CN and Norfolk Southern are among six major U.S. and Canadian railroads that converge in Chicago to exchange railcars and reassemble them onto new trains headed to various destinations.
The Belt Railway Co.’s 265 miles of tracks around the Chicago area switch about one million railcars a year, making Chicago the busiest interchange in North America. It is frequently cited by railroad executives as a congestion-heavy pinch point that often leads to delays.
Norfolk and CN said they would hand off trains at Norfolk’s Elkhart, Ind., rail terminal instead of within the Chicago rail terminal network. For Norfolk trains heading westbound, CN will manage the train and drive it through a bypass around Chicago.
The move will help the rail companies lure customers, said Anthony Hatch, an independent railroad analyst.
The agreement is a “jab in the great heavyweight fight for freight in the railroad world,” Mr. Hatch said in an interview.
“To avoid traffic through Chicago is a big plus. It’s a big boost to both companies,” he said.
The deal between the railroad companies will begin with two eastbound and two westbound mixed freight trains each as part of the new service, and will consider adding new traffic in the future, said CN Chief Marketing Officer JJ Ruest, in an interview. Roughly one-quarter of all of CN’s rail traffic goes through Chicago, according to the company.
“It’s a much higher level of cooperation that we normally have in Chicago,” Mr. Ruest said. “It provides faster transit times and when we get to the wintertime when Chicago becomes busier, [this deal] will help improve our consistency as well.”
CN’s move to streamline any congestion issues comes at an “intriguing” time that likely shows the railroad is trying to clear up unnecessary bottlenecks in its network as it has taken on significant growth this past year, said Steve Hansen, a rail analyst with Raymond James.
The new so-called “interline” service agreement also comes as Norfolk Southern aims to win over customers as rival CSX undergoes a major revamp of its operations after railroad industry veteran Hunter Harrison took over as CSX chief executive earlier this year.
“If we are able to improve the fluidity in Chicago, it will improve the fluidity throughout our network,” said Norfolk Southern Chief Marketing Officer Alan Shaw.
Some CSX customers have complained about the railroad’s service amid delays as Mr.
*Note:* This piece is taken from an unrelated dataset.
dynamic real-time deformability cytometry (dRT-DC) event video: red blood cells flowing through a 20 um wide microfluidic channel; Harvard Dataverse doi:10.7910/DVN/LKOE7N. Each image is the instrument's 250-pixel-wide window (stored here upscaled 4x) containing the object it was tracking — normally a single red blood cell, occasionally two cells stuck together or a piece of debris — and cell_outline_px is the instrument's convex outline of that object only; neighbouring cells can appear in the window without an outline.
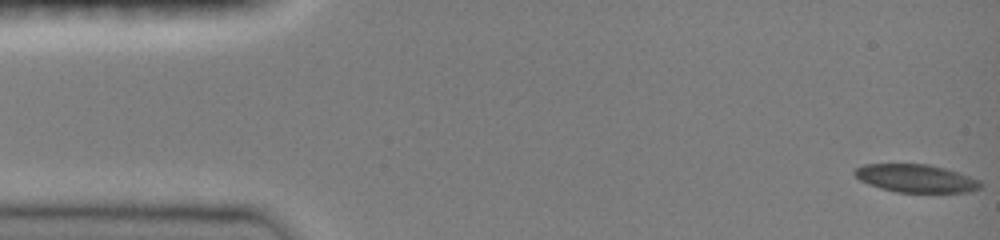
{"species": "common noctule bat (a hibernating species)", "species_latin": "Nyctalus noctula", "temperature_condition": "room temperature", "stored_images_in_passage": 47, "camera_frame_rate_fps": 3000, "um_per_image_px": 0.085, "animal": {"sex": "female", "body_mass_g": 19.0, "forearm_length_mm": 51.5}, "frame": {"image": 1, "passage_image": 1, "time_ms": 0.0, "image_size_px": [1000, 240], "cell_outline_px": [[980, 188], [968, 192], [896, 192], [880, 188], [868, 184], [860, 180], [852, 172], [856, 168], [864, 164], [928, 164], [944, 168], [956, 172], [976, 180], [980, 184]], "centroid_in_image_um": [77.77, 15.16], "position_along_channel_um": 7.2, "area_um2": 20.17}}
Harrison implements the precision railroading system he previously operated at his former companies, CN and Canadian Pacific Railroad Ltd.
The CN-owned Chicago bypass route that Norfolk Southern’s trains will now be able to access was acquired in 2007 for $300 million when Mr. Harrison was chief executive for the Montreal-based company.
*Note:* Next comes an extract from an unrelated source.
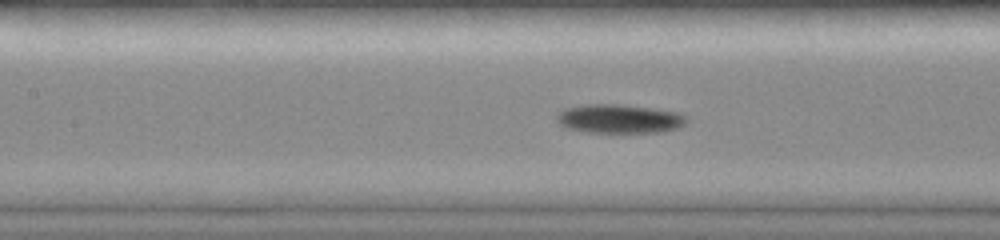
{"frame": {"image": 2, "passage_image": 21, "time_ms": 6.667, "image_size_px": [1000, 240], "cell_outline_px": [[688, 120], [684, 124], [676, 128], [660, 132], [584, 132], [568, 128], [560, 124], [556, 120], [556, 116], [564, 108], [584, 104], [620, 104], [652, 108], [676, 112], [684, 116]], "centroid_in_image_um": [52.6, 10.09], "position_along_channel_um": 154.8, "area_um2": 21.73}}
Solving Chicago’s congestion issues was a focal point of Mr. Harrison’s unsuccessful bid to acquire Norfolk Southern in November 2015 when he was chief executive of Canadian Pacific.
Mr. Hatch, the railroad analyst, said it is likely that both railroads would be able to charge a premium to customers if they can ensure a reliable service that could be consistent in reducing travel time. Both CN and Norfolk Southern executives declined to comment on whether the railroads would be able to charge higher rates for the quicker service around Chicago.
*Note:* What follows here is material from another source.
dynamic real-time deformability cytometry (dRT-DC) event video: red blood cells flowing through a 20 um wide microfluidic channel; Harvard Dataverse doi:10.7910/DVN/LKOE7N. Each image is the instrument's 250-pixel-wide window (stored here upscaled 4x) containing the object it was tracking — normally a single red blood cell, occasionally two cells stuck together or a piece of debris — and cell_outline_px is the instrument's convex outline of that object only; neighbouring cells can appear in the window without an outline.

Mr. Hatch noted that Norfolk’s ability to strike an interchange agreement without seeking a merger or acquisition shows how the railroad is embracing a more “customer-friendly” and collaborative approach that contrasts to the precision railroading concept pioneered by Mr. Harrison several decades ago.
“This is a sign of railroads thinking of the bigger picture and a level of cooperation that other railroad companies are now likely to consider replicating,” he said.
Norfolk Southern reported third-quarter results on Wednesday that beat analyst expectations driven by an improvement in coal shipments. The Virginia-based company reported profits of $506 million or $1.75 a share, beating analyst expectations of $1.64, according to Thomson Reuters.